Oleh karena itu, KPK menyangkakan Pasal 12 huruf a atau b atau Pasal 11 UU Pemberantasan Tindak Pidana Korupsi juncto Pasal 55 ayat (1) ke-1 KUHP atau Pasal 56 ayat (2) KUHP juncto Pasal 64 ayat (1) KUHP kepada Dirut PLN Sofyan Basir.
Advertisement
2. Diduga Dapat Jatah Sama
Sofyan Basir diduga menerima suap yang sama seperti mantan Wakil Ketua Komisi VII DPR Eni Maulani Saragih dan mantan Mensos Idrus Marham.
"SFB (Sofyan Basir) diduga menerima janji dengan mendapatkan bagian yang sama besar dengan jatah Eni Maulani Saragih dan Idrus Marham," ujar Wakil Ketua KPK Saut Situmorang dalam jumpa pers di Gedung KPK, Kuningan, Jakarta Selatan.
Saut tak menjelaskan berapa besaran uang suap yang diterima oleh Sofyan Basir. Namun, berdasarkan dakwaan, Eni Saragih disebut menerima suap Rp 4,7 miliar dari pengusaha Johanes Budisutrisno Kotjo.
3. KPK Sudah Kirim SPDP
Penyidik Komisi Pemberantasan Korupsi (KPK) telah menetapkan Dirut PT PLN Sofyan Basir atau SFB sebagai tersangka kasus korupsi proyek pembangunan PLTU Riau-1.
Terkait peningkatan status ini, KPK telah mengirimkan Surat Pemberitahuan Dimulainya Penyidikan (SPDP) ke rumah Sofyan, pagi tadi.
"Sebagai bentuk pemenuhan hak tersangka, pagi ini KPK telah mengirimkan surat pemberitahuan dimulainya penyidikan dengan tersangka SFB ke rumah tersangka," ujar Jubir KPK Febri Diansyah.
Dalam kesempatan ini, Febri mengajak semua pihak untuk menempatkan penanganan perkara tersebut sebagai sebuah proses hukum.
Dia juga mengingatkan kepada tersangka maupun saksi untuk bersikap koperatif terhadap proses penyidikan yang dilakukan KPK.

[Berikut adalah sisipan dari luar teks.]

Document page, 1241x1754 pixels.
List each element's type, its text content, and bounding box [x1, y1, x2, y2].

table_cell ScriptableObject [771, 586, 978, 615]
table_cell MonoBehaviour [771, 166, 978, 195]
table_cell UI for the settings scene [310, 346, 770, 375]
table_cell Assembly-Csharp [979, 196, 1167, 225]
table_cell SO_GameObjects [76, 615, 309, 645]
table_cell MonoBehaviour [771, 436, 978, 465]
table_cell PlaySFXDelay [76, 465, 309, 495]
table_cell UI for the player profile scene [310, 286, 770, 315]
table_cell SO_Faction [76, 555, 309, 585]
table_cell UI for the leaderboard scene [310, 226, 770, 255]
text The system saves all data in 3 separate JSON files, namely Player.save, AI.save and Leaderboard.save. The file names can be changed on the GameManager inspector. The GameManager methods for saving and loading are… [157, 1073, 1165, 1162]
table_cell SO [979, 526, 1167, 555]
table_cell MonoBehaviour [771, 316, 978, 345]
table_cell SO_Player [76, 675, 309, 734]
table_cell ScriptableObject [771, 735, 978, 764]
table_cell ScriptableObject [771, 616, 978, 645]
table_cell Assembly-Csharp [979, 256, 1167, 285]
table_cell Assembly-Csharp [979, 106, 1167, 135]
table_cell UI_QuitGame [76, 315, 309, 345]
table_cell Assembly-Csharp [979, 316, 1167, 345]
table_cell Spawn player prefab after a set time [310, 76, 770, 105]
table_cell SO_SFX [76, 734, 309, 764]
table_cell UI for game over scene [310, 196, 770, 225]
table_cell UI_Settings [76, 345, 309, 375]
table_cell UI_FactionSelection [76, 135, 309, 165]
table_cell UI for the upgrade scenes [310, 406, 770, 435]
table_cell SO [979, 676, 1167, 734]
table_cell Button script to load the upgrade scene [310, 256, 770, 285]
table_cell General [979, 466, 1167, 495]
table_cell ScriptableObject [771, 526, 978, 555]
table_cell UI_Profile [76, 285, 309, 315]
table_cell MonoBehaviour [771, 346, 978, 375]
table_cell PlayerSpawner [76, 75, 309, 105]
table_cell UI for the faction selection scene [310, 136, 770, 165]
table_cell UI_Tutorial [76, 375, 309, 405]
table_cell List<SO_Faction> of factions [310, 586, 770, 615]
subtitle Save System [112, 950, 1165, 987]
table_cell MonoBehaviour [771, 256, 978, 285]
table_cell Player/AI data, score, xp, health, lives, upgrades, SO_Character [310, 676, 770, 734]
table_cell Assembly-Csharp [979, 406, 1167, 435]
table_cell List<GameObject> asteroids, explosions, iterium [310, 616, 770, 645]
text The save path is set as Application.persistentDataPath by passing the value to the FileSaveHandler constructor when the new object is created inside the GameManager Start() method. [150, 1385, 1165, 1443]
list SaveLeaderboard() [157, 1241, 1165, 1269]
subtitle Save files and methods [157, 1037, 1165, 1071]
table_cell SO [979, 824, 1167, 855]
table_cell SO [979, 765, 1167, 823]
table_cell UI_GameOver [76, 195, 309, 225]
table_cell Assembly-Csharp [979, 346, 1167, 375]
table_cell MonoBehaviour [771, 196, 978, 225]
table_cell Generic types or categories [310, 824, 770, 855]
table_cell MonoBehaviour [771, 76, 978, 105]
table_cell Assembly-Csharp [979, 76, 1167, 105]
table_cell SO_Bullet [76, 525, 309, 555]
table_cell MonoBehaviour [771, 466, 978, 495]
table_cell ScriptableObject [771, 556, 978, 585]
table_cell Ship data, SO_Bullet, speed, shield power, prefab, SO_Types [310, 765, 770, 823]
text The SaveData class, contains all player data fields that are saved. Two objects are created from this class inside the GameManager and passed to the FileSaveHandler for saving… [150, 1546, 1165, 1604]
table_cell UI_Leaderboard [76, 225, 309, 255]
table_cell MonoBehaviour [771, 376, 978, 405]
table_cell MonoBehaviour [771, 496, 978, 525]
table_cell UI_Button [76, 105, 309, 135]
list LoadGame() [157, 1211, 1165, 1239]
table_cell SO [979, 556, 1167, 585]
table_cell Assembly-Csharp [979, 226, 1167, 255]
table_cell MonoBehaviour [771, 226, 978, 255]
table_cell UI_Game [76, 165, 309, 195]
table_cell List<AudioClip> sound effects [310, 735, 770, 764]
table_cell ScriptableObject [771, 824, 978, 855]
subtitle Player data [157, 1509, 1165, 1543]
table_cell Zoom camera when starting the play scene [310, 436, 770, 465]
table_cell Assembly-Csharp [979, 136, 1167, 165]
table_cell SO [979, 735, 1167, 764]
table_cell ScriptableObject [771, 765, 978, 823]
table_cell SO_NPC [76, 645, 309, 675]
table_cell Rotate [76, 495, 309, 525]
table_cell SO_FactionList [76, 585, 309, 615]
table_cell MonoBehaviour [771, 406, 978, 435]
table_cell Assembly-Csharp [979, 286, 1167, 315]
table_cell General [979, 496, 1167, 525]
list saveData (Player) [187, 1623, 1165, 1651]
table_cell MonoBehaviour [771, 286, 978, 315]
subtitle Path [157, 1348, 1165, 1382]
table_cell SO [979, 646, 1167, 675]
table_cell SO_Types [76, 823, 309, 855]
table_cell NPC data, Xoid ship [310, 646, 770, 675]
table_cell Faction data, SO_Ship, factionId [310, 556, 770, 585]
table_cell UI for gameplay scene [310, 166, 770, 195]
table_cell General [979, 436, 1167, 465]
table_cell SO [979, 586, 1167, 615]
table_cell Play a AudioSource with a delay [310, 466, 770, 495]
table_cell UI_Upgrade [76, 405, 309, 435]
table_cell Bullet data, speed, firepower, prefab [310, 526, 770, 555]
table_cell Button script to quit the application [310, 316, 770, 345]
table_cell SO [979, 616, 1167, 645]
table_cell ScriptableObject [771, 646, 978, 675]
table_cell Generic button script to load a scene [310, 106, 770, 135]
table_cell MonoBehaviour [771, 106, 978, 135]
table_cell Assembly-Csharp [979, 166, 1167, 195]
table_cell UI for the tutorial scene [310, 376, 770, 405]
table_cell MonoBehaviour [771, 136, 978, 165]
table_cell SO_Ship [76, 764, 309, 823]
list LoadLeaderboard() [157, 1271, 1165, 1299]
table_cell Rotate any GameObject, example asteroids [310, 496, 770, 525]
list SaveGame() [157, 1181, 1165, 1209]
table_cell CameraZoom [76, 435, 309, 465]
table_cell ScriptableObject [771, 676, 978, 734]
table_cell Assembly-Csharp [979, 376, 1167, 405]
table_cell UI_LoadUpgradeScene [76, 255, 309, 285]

"Masyarakat kami harap juga dapat mengawal proses hukum ini agar dapat berjalan secara maksimal. Oleh karena itu, kami ingatkan pada tersangka dan saksi yang akan dipanggil agar bersikap koperatif dan membuka informasi yang diketahui secara benar," tuturnya.
Advertisement
4. Proyek yang Jerat Sofyan Basir
Sebelum Sofyan Basir, proyek kelistrikan ini juga telah menjerat sejumlah nama ke pusara tindak pidana korupsi yaitu Anggota Komisi VII Eni Maulani Saragih dan Mantan Menteri Sosial Idrus Marham.

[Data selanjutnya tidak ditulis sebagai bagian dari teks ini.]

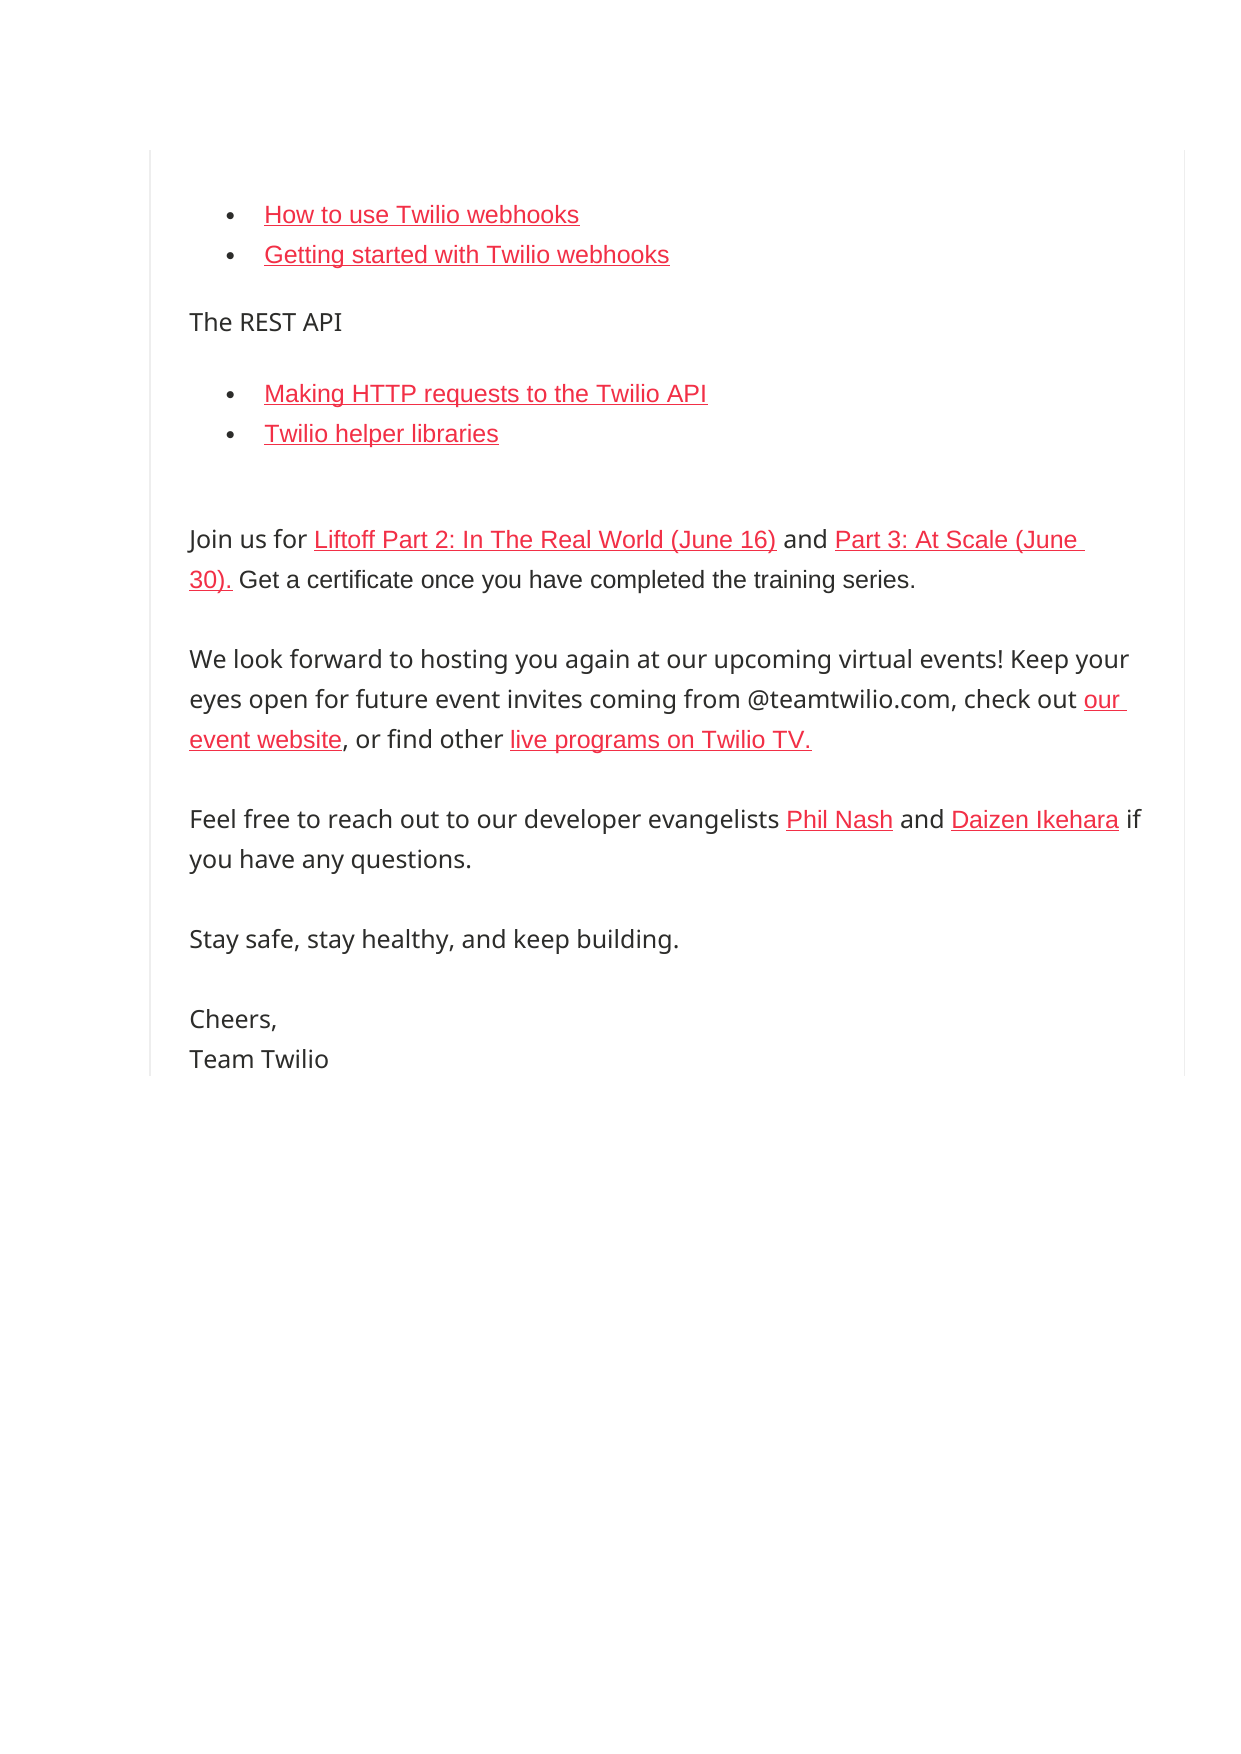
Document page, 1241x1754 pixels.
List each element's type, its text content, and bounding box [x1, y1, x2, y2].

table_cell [151, 150, 1184, 477]
table_cell Join us for Liftoff Part 2: In The Real World (June 16) and Part 3: At Scale (June 30). Get a certificate once you have completed the training series. We look forward to hosting you again at our upcoming virtual events! Keep your eyes open for future event invites coming from @teamtwilio.com, check out our event website, or find other live programs on Twilio TV. Feel free to reach out to our developer evangelists Phil Nash and Daizen Ikehara if you have any questions. Stay safe, stay healthy, and keep building. Cheers, Team Twilio [151, 477, 1184, 1076]
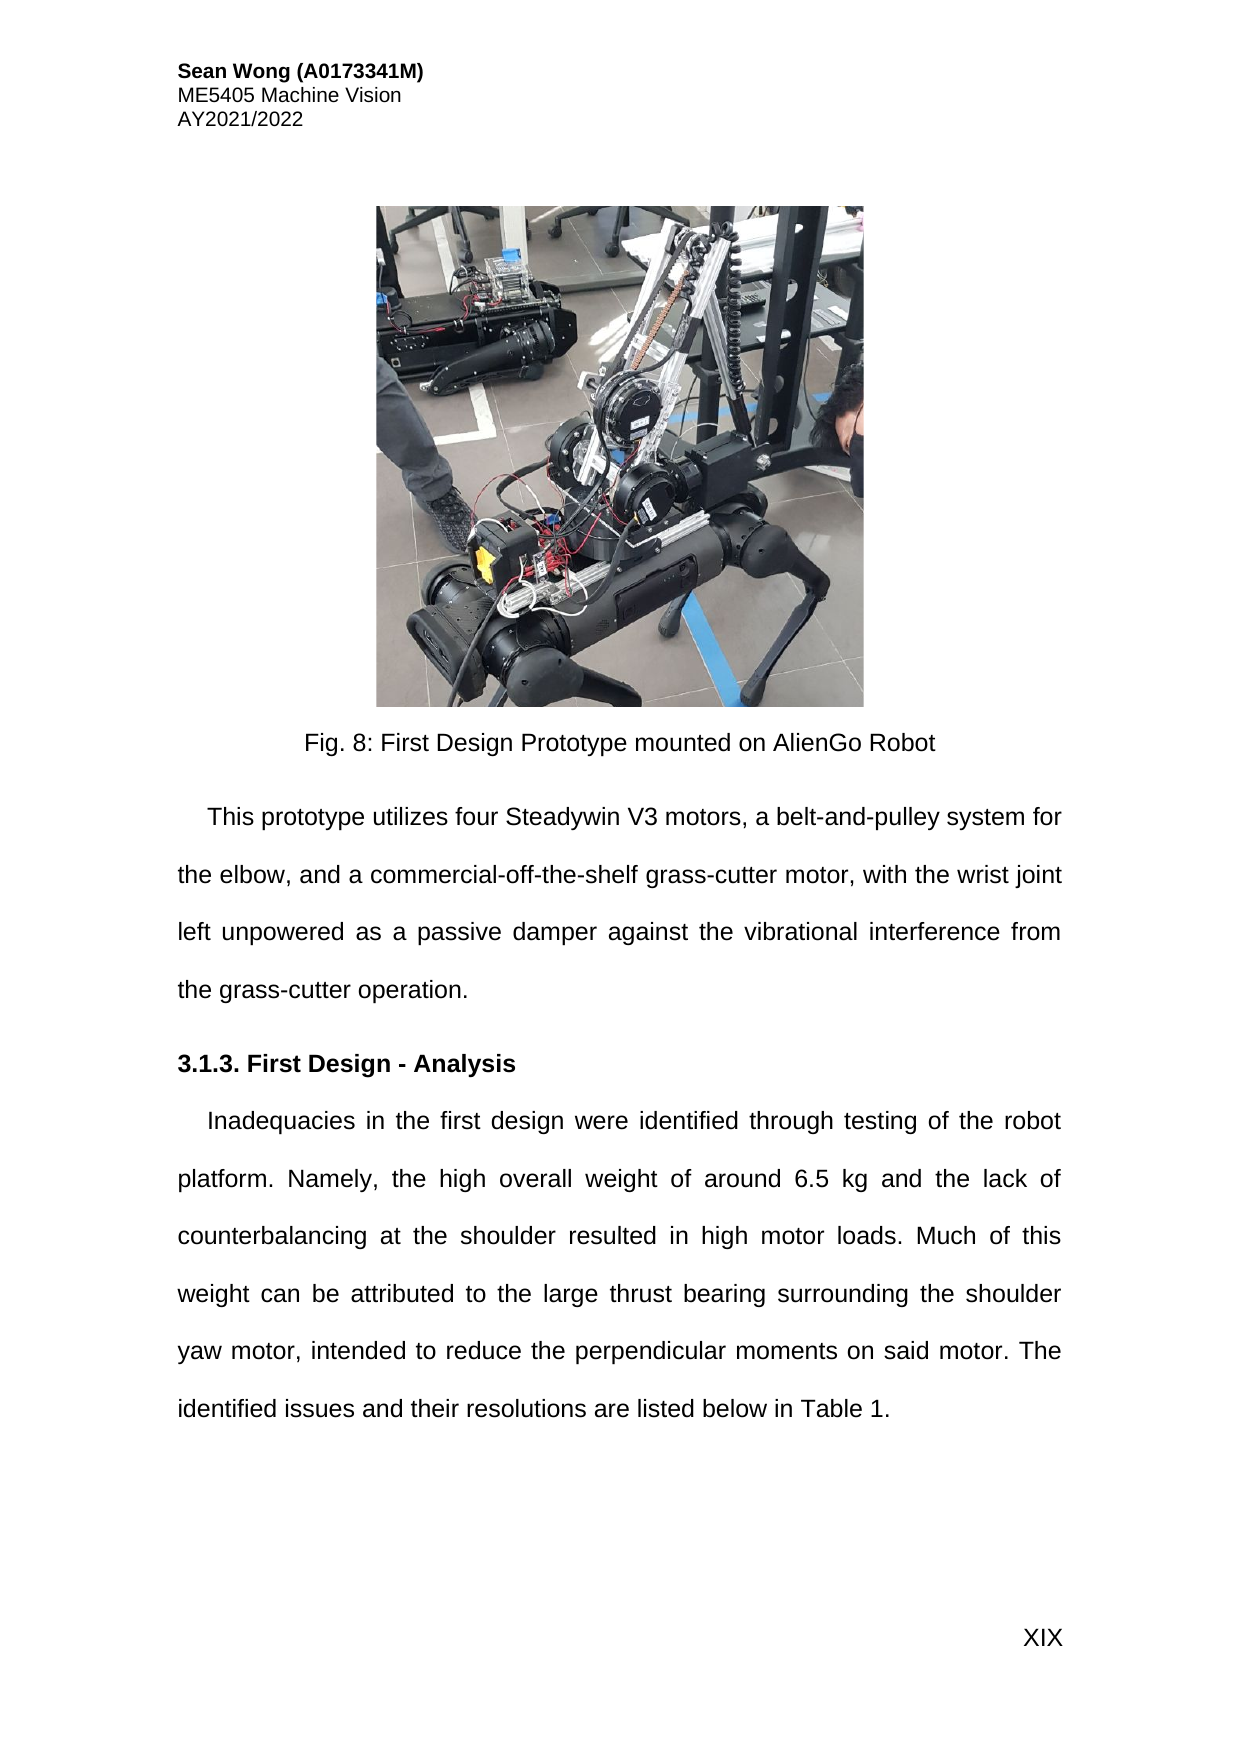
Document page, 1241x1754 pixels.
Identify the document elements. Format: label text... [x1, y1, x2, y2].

picture [376, 206, 864, 707]
text This prototype utilizes four Steadywin V3 motors, a belt-and-pulley system for the elbow, and a commercial-off-the-shelf grass-cutter motor, with the wrist joint left unpowered as a passive damper against the vibrational interference from the grass-cutter operation. [177, 802, 1063, 1003]
text Fig. 8: First Design Prototype mounted on AlienGo Robot [177, 728, 1063, 757]
text Inadequacies in the first design were identified through testing of the robot platform. Namely, the high overall weight of around 6.5 kg and the lack of counterbalancing at the shoulder resulted in high motor loads. Much of this weight can be attributed to the large thrust bearing surrounding the shoulder yaw motor, intended to reduce the perpendicular moments on said motor. The identified issues and their resolutions are listed below in Table 1. [177, 1106, 1063, 1422]
subtitle 3.1.3. First Design - Analysis [177, 1049, 1063, 1077]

Lantas sebenarnya seperti apa proyek pembangkit listrik tersebut?
PLTU Riau-1 merupakan proyek pembangkit listrik yang berlokasi di Bengkalis, Provinsi Riau. Proyek tersebut menelan invetasi sebesar USD 900 juta atau sekitar Rp 12,87 triliun.

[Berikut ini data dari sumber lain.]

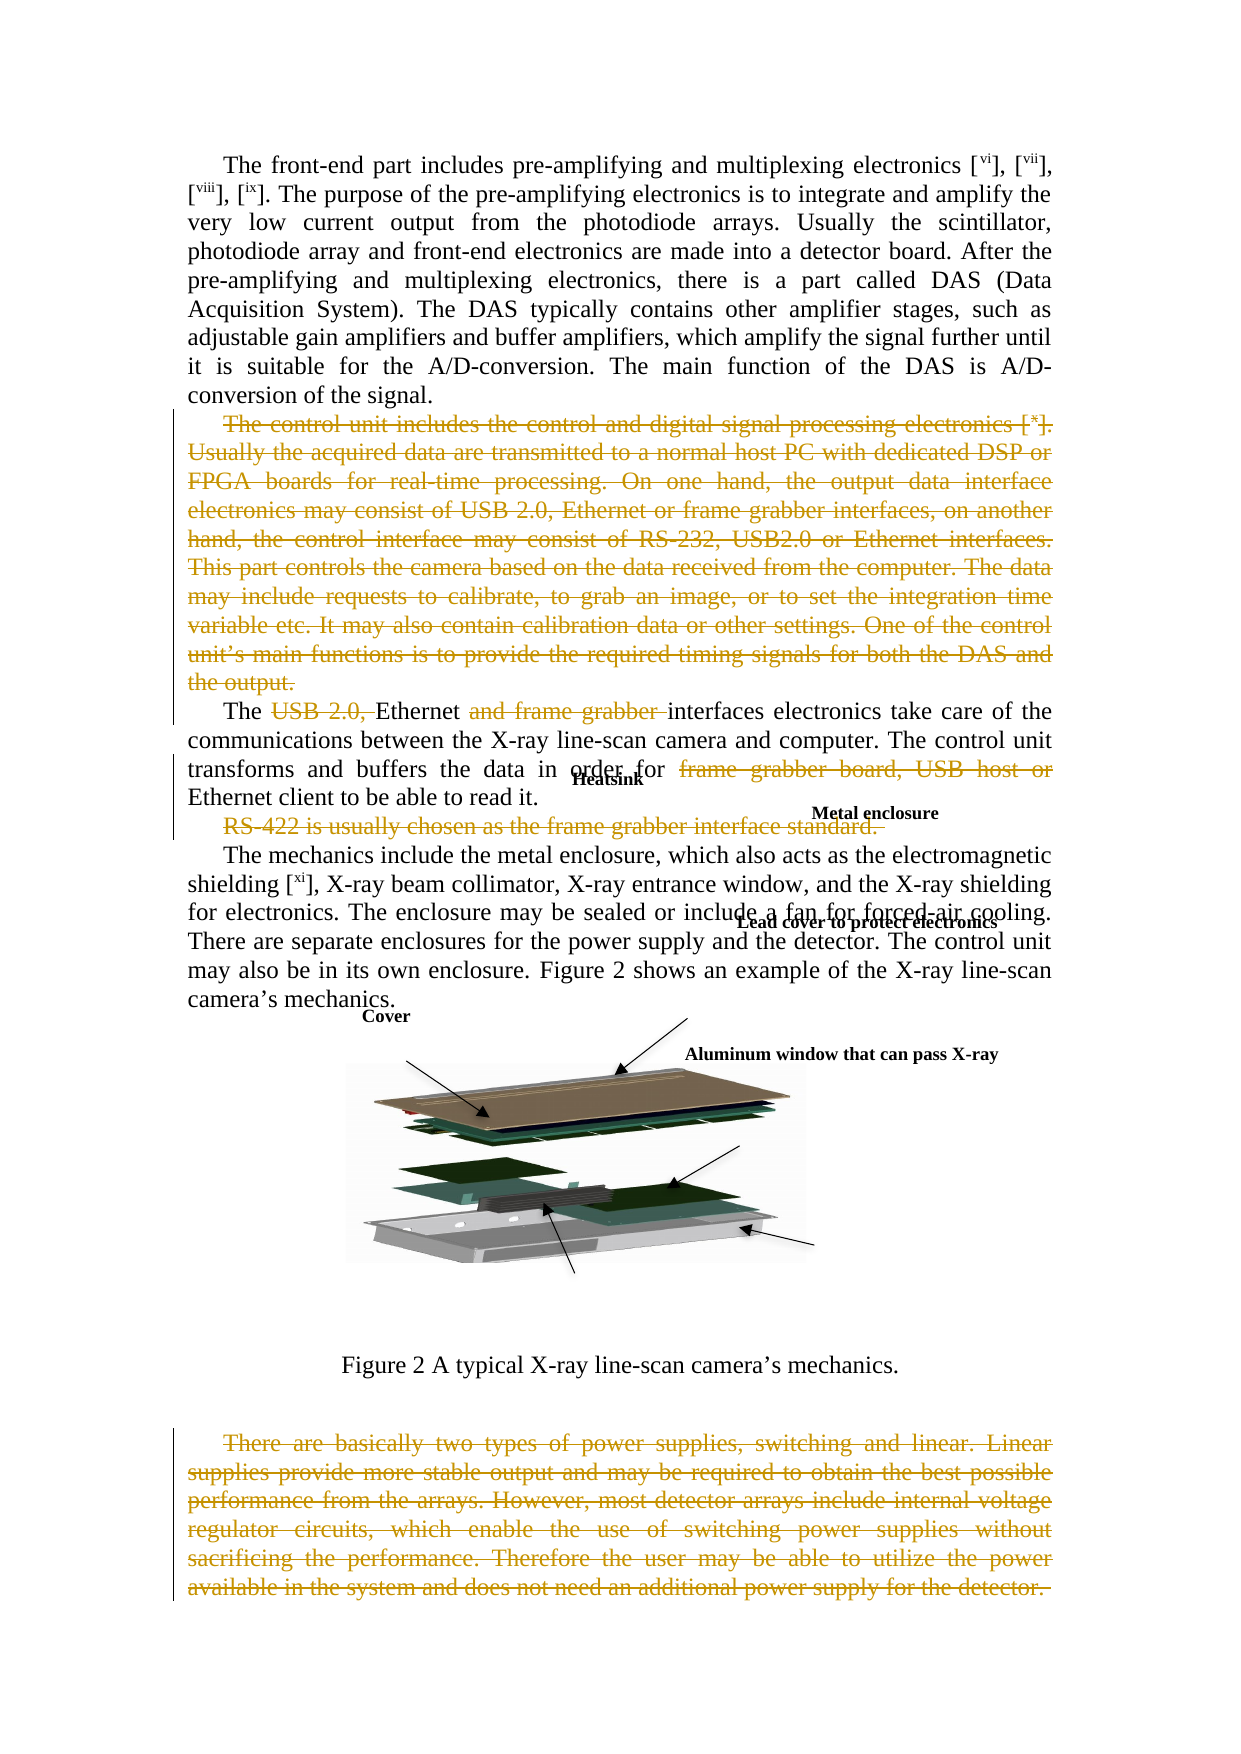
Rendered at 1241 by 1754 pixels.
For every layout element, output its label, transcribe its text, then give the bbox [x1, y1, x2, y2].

picture [345, 1063, 807, 1263]
text The mechanics include the metal enclosure, which also acts as the electromagnetic shielding [], X-ray beam collimator, X-ray entrance window, and the X-ray shielding for electronics. The enclosure may be sealed or include a fan for forced-air cooling. There are separate enclosures for the power supply and the detector. The control unit may also be in its own enclosure. Figure 2 shows an example of the X-ray line-scan camera’s mechanics. [187, 840, 1053, 1012]
text The front-end part includes pre-amplifying and multiplexing electronics [], [], [], []. The purpose of the pre-amplifying electronics is to integrate and amplify the very low current output from the photodiode arrays. Usually the scintillator, photodiode array and front-end electronics are made into a detector board. After the pre-amplifying and multiplexing electronics, there is a part called DAS (Data Acquisition System). The DAS typically contains other amplifier stages, such as adjustable gain amplifiers and buffer amplifiers, which amplify the signal further until it is suitable for the A/D-conversion. The main function of the DAS is A/D-conversion of the signal. [187, 150, 1053, 409]
text Figure 2 A typical X-ray line-scan camera’s mechanics. [187, 1350, 1053, 1379]
text The Ethernet interfaces electronics take care of the communications between the X-ray line-scan camera and computer. The control unit transforms and buffers the data in order for Ethernet client to be able to read it. [187, 696, 1053, 811]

PLTU ini dikerjakan oleh konsorsium yang terdiri dari lima perusahaan yaitu BlackGold Natural Resources, PT Samantaka Batubara yang anak perusahaan Blackgold, China Huadian Engineering Co. Ltd. (CHEC), serta dua anak usaha PLN yaitu PT Pembangkitan Jawa-Bali (PJB) dan PT PLN Batubara (PLN BB).
Pembangkit listrik mulut tambang ini menggunakan skema pengembangan Independent Power Producer (IPP) dan skema pengelolaan Build, Own, Operate Transfer (BOOT).
Dengan kepasitas 2x300 megawatt (MW), PLTU ini diperkirakan membutuhkan 108 juta ton selama 30 tahun dan ditargetkan peroperasi secara komersial pada 2024.